▶ _Assignment_
Reproduce word for word, from the entries below, the line with "Leave a Comment", the line with "Midmark 9A624001 LED 630", and every line between them, and nothing more.

**** Source data

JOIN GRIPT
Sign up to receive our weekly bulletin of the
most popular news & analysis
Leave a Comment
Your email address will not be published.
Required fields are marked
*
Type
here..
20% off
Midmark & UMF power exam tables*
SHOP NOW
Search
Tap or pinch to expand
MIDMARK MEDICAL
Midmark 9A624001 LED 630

********
**** Source data

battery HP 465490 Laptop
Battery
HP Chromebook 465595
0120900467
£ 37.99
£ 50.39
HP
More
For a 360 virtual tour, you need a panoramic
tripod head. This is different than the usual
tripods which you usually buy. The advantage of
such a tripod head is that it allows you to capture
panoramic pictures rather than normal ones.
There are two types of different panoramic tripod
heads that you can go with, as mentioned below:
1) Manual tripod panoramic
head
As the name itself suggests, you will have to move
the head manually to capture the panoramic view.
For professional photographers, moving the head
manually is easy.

********

▶ _Worked solution_
Leave a Comment
Your email address will not be published.
Required fields are marked
*
Type
here..
20% off
Midmark & UMF power exam tables*
SHOP NOW
Search
Tap or pinch to expand
MIDMARK MEDICAL
Midmark 9A624001 LED 630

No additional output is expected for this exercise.